[begin Records to use]
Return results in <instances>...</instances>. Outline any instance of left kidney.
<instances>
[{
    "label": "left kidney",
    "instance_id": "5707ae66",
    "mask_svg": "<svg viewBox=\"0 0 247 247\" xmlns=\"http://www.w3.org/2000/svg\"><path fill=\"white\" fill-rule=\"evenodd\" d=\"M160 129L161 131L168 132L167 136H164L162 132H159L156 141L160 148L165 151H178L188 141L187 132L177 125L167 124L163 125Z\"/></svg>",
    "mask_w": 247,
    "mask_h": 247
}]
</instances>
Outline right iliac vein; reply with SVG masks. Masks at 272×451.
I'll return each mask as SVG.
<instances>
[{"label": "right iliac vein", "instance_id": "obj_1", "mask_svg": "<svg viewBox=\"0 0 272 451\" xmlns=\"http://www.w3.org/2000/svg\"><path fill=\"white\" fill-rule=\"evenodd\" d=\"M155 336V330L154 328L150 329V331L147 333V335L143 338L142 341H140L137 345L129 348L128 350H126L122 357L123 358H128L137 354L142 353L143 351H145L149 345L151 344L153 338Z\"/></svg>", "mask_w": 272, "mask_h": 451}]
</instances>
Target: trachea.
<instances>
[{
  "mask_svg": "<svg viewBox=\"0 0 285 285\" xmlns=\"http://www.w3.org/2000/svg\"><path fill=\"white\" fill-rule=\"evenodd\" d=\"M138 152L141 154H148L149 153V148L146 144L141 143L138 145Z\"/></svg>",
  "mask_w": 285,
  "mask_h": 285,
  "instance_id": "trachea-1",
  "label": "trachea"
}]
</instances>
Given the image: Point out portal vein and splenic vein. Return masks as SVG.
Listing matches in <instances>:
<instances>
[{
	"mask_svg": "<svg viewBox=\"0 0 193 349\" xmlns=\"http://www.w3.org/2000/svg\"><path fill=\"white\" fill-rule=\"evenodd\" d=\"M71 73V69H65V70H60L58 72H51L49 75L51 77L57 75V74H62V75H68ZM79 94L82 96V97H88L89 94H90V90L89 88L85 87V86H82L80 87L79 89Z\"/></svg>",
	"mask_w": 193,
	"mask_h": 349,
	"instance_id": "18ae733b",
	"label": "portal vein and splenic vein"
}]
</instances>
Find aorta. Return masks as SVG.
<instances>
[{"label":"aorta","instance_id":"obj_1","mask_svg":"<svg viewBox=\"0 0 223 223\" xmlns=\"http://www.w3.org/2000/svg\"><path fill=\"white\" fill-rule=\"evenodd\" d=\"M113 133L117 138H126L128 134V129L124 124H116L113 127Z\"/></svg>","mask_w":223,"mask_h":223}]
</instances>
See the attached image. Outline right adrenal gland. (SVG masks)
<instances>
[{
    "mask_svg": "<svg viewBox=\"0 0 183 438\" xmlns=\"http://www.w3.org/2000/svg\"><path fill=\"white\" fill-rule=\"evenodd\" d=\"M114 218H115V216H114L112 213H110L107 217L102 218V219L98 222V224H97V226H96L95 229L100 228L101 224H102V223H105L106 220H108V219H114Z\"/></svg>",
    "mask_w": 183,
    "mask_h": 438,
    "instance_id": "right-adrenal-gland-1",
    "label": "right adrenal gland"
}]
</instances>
[end Records to use]
**Set problem**
Gather every line in the entries above that contains the string "masks".

**Exercise result**
Outline right iliac vein; reply with SVG masks. Masks at 272×451.
Given the image: Point out portal vein and splenic vein. Return masks as SVG.
Find aorta. Return masks as SVG.
See the attached image. Outline right adrenal gland. (SVG masks)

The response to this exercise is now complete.